Selon la classification CIM-10, la dysphorie est le désir de vivre et d'être accepté en tant que représentant du sexe opposé, généralement accompagné d'un sentiment d'inconfort ou d'incompatibilité avec le sexe anatomique. La dysphorie peut engendrer une grande souffrance chez la personne concernée et elle peut vouloir engager une démarche de transition, avec une intervention chirurgicale et un traitement hormonal afin d’affirmer son genre. Cette pratique de transition n’est pas obligatoire et il est primordial de respecter le choix et la singularité d’autrui.

La dysphorie de genre selon le DSM V

Le DSM V offre une autre définition de la dysphorie. Celle-ci se présente par un écart clair entre le sexe perçu / exprimé d'un individu et ses caractéristiques sexuelles primaires et / ou secondaires. Les personnes souffrant de dysphorie expriment et ressentent :

  • Un fort désir de se débarrasser des caractères sexuels primaires et/ou secondaires en raison d'une incohérence marquée avec le sexe vécu/exprimé par la personne.

  • Un fort désir d'avoir des caractéristiques sexuelles primaires et/ou secondaires du sexe opposé.

  • Un fort désir d'être du sexe opposé (ou d'un sexe différent de celui attribué à la personne).

  • Un fort désir d'être traité comme une personne du sexe opposé (ou d'un sexe différent autre que celui attribué à l'individu).

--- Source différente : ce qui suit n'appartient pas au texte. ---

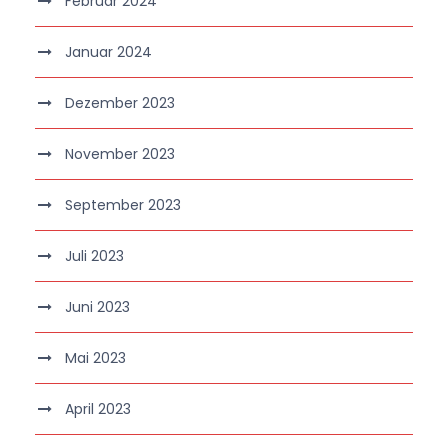
Februar 2024
Januar 2024
Dezember 2023
November 2023
September 2023
Juli 2023
Juni 2023
Mai 2023
April 2023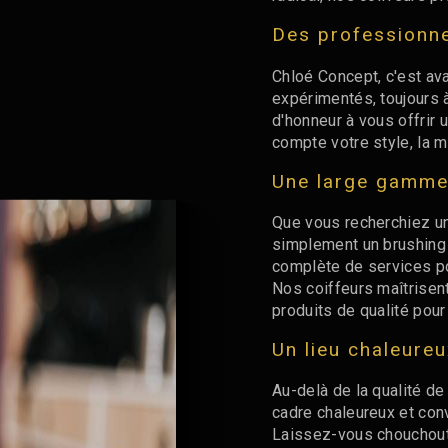
Des professionne
Chloé Concept, c'est av
expérimentés, toujours 
d'honneur à vous offrir 
compte votre style, la m
Une large gamme
Que vous recherchiez un
simplement un brushin
complète de services po
Nos coiffeurs maîtrisent
produits de qualité pour
Un lieu chaleureu
Au-delà de la qualité d
cadre chaleureux et conv
Laissez-vous chouchoute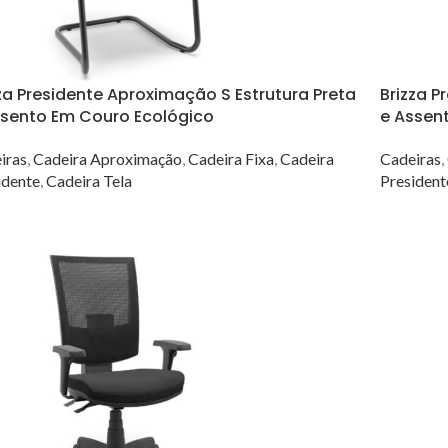
za Presidente Aproximação S Estrutura Preta
Brizza P
ssento Em Couro Ecológico
e Assen
iras
,
Cadeira Aproximação
,
Cadeira Fixa
,
Cadeira
Cadeiras
,
idente
,
Cadeira Tela
President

  • Une forte conviction que la personne exprime les sentiments et les réactions typiques du sexe opposé (ou du sexe différent de celui attribué à la personne).

L'édition précédente du DSM contenait une description du diagnostic des troubles de l'identité de genre, mais dans la 5édition suivante, ils ont été remplacés par le terme dysphorie de genre. Actuellement, l'utilisation du terme "trouble de l'identité de genre" (selon la CIM-10), qui est remplacé par "dysphorie de genre" (selon le DMS 5), est de plus en plus abandonnée. En théorie, il ne s'agit que d'un petit changement de nomenclature, signifiant le même ensemble de symptômes, sauf que le terme dysphorie ne désigne plus l'inconfort de percevoir l'incohérence des sexes comme un trouble. Cela signifie que chacun de nous a le droit de vivre sa sexualité d'une manière différente et que ce n'est pas pathologique.

Soutenir une personne souffrant de dysphorie de genre

Conscients de la difficulté qu'il peut y avoir à ressentir une incohérence interne avec le genre assigné, nous devons nous abstenir de juger. Les personnes qui font face à cet inconfort au quotidien ont besoin de beaucoup de soutien et de compréhension.

Bien que nous vivions au 21e siècle, la question de cette question est encore un sujet très délicat. Nous devons nous rappeler qu'il ne s'agit pas d'une mode ou d'un caprice momentané, mais de prendre conscience de nos propres besoins et de notre identité et de profiter des opportunités offertes par la science d'aujourd'hui.

Si vous faites face à ce malaise et que vous souhaitez le changer ou que vous souhaitez soutenir une personne qui en souffre, mais que vous ne savez pas comment y faire face, contactez des professionnels de santé : médecin généraliste, psychiatre, psychologue safe ainsi que des associations sensibles aux problématiques rencontrées par les personnes LGBTQIA+.